No traditional map of the United States can accurately illustrate the geographic isolation of Hawaii. According to the National Park Service, the Hawaiian archipelago is the most remote island group on Earth, roughly 2,400 miles from California, its closest continental landmass, located about the same distance as Los Angeles is from New York City.

For Susquehanna head volleyball coach Kuuipo Tom, Hawaii and its culture are psychologically distant in the minds of most, recognizable only through common stereotypes, while its history and meaning elude deeper understanding.

“For many, Hawaii is just a nice place to go on vacation,” Tom says. “They forget that we are a race of people, and they don’t really have any idea how we became part of the United States, that not a single Hawaiian had a vote in that decision. There are so many things that we take for granted that we don’t even think of as culture.”

Tom was born in Pennsylvania in 1959, the year of Hawaii’s entry into official U.S. statehood. Although he grew up nearly 5,000 miles away from the islands, he felt a strong connection to them because of his father’s efforts to teach history and cultural traditions to him and his older brother Jesse (Kuana) Tom, who also works in Susquehanna’s athletics department. His father’s education did not extend, however, to formal instruction in the Hawaiian language, which was outlawed for education in Hawaii in 1893 and remained unspoken by many in his father’s generation.

To educate students about the richness of the overlooked Hawaiian culture and to help them shed biases in their worldviews, Tom and his wife, Associate Professor of Chemistry Lou Ann Tom, started the GO Hawaii program in 2012. The two-week GO Short program gives 12 students the opportunity to learn about the land and its history through excursions to three islands: Oahu, the Big Island of Hawaii and Kauai.

On Oahu, students visit the ‘Iolani Palace of past Hawaiian monarchs and learn about conservation while snorkeling in protected coral reefs. The Big Island offers an educational tour through Volcanoes National Park, and rural Kauai provides a window into the origins of traditions like the luau and the hula dance.

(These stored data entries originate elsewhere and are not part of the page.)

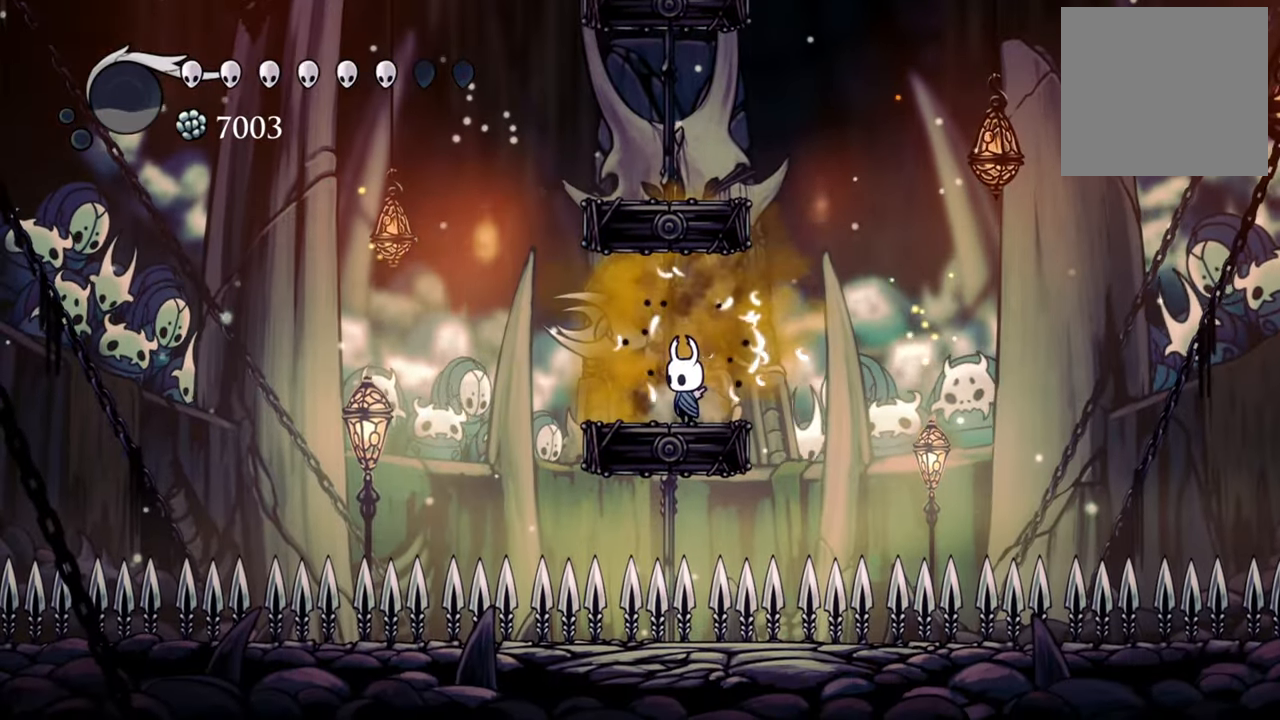
{"dt_ms": 500, "buttons": [], "events": [[320, "DPAD_LEFT", "down"], [460, "DPAD_LEFT", "up"]]}
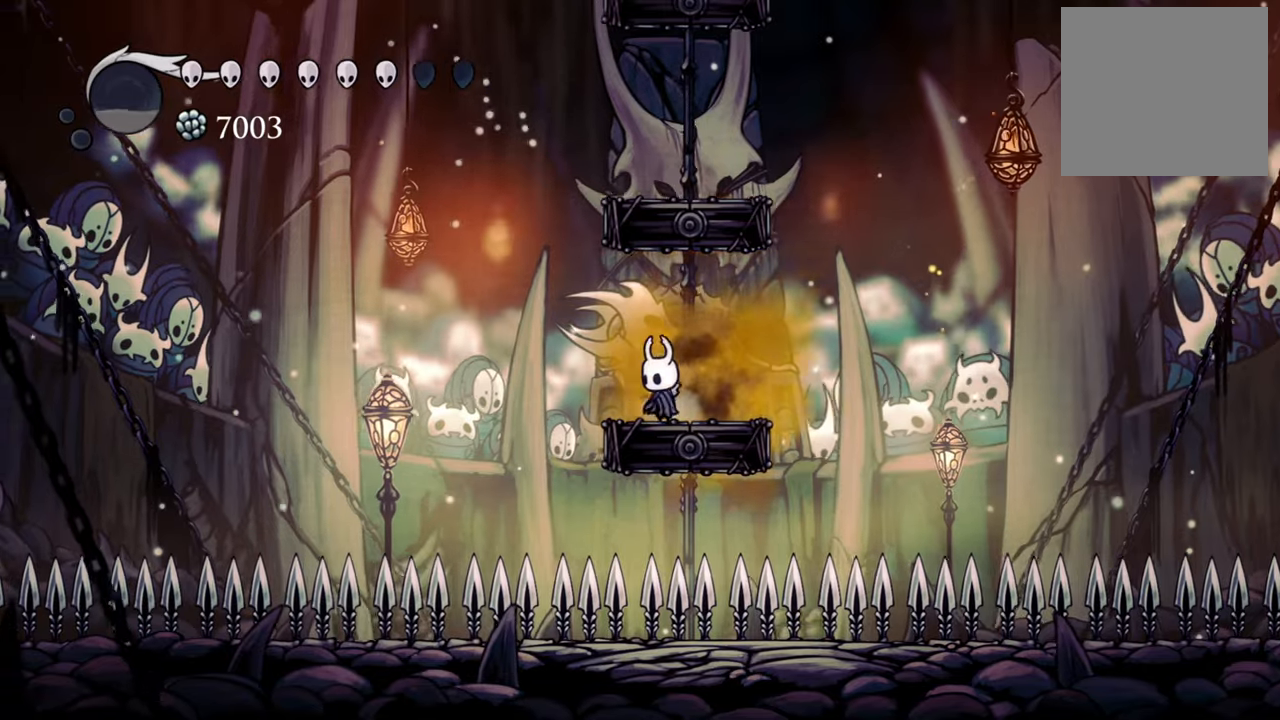
{"dt_ms": 500, "buttons": [], "events": []}
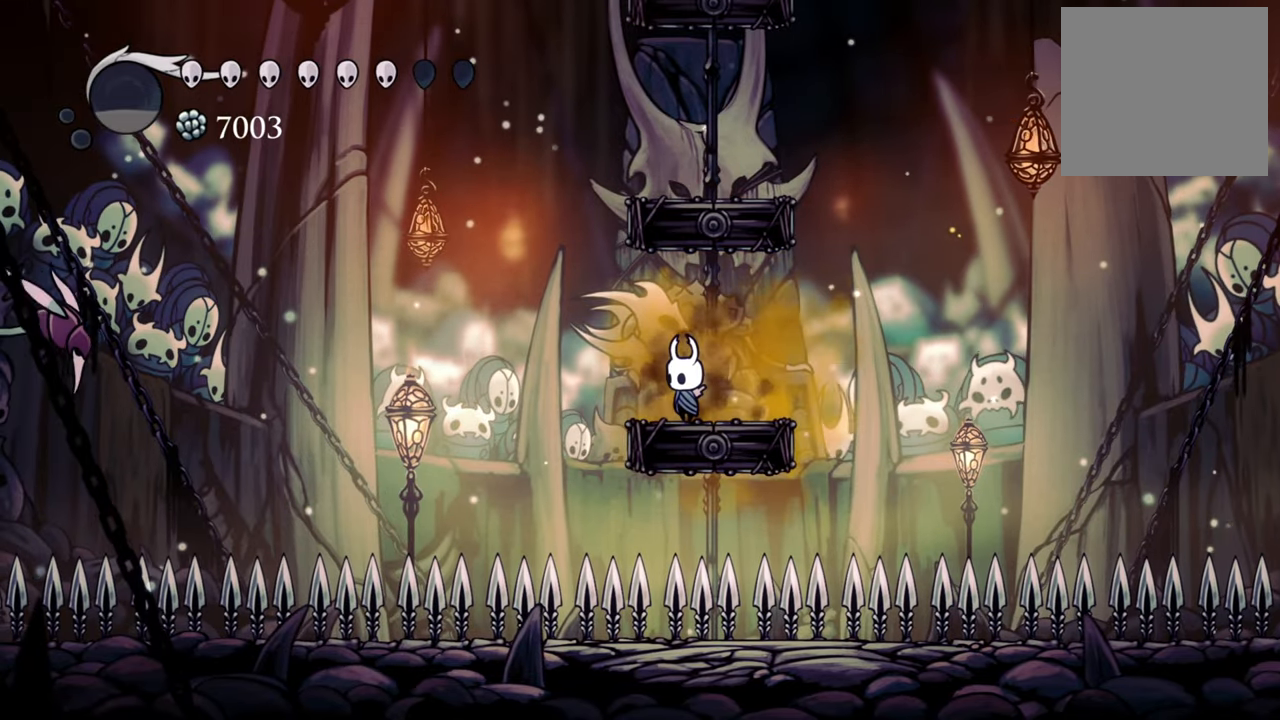
{"dt_ms": 500, "buttons": ["DPAD_LEFT"], "events": [[480, "DPAD_LEFT", "down"]]}
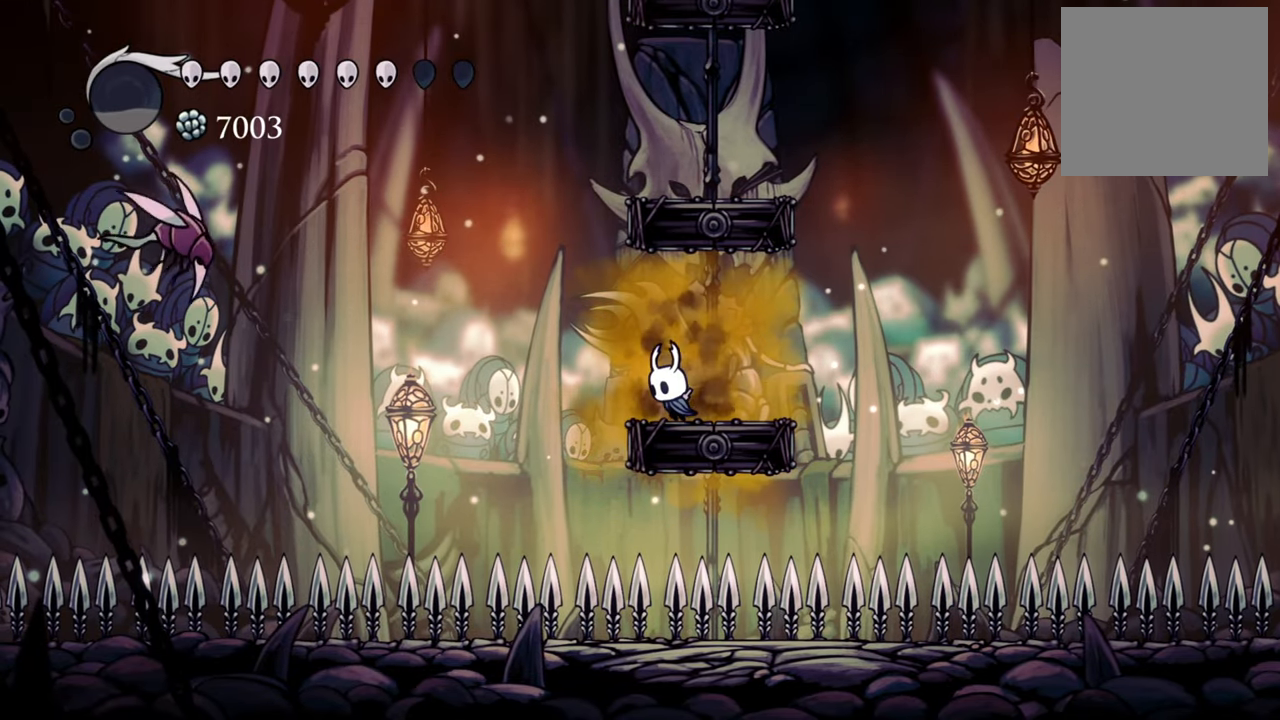
{"dt_ms": 500, "buttons": ["A", "DPAD_DOWN", "DPAD_LEFT"], "events": [[180, "A", "down"], [200, "DPAD_DOWN", "down"]]}
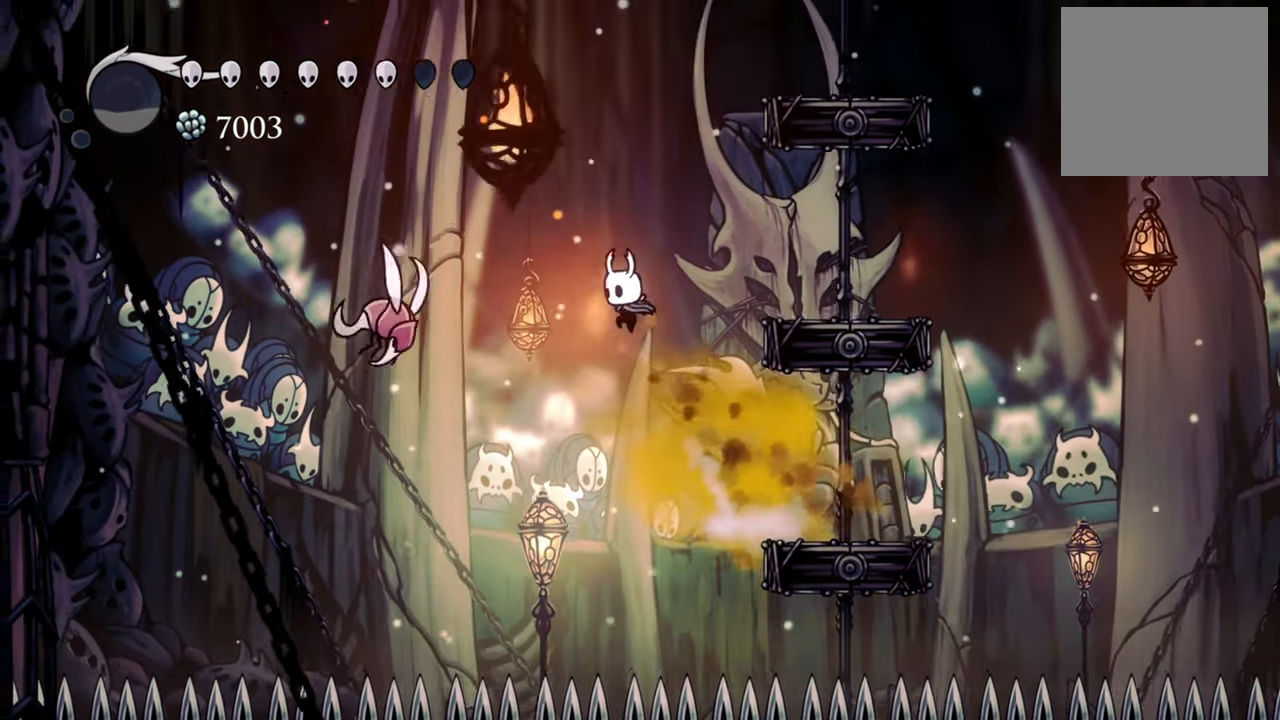
{"dt_ms": 500, "buttons": ["DPAD_RIGHT"], "events": [[300, "X", "down"], [320, "A", "up"], [320, "DPAD_DOWN", "up"], [340, "DPAD_LEFT", "up"], [460, "X", "up"], [500, "DPAD_RIGHT", "down"]]}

Though the locale is beautiful, the program is not a sightseeing vacation. The trip is physically exhausting, with miles of walking, hiking and swimming in the sun. It also challenges students, who may not know each other very well, to work together toward a common goal and treat each other as family.

“The intimacy and sense of family, ‘ohana’ in Hawaiian, is a huge part of the culture and the program,” Tom stressed. “There’s not a moment when we’re not with each other.”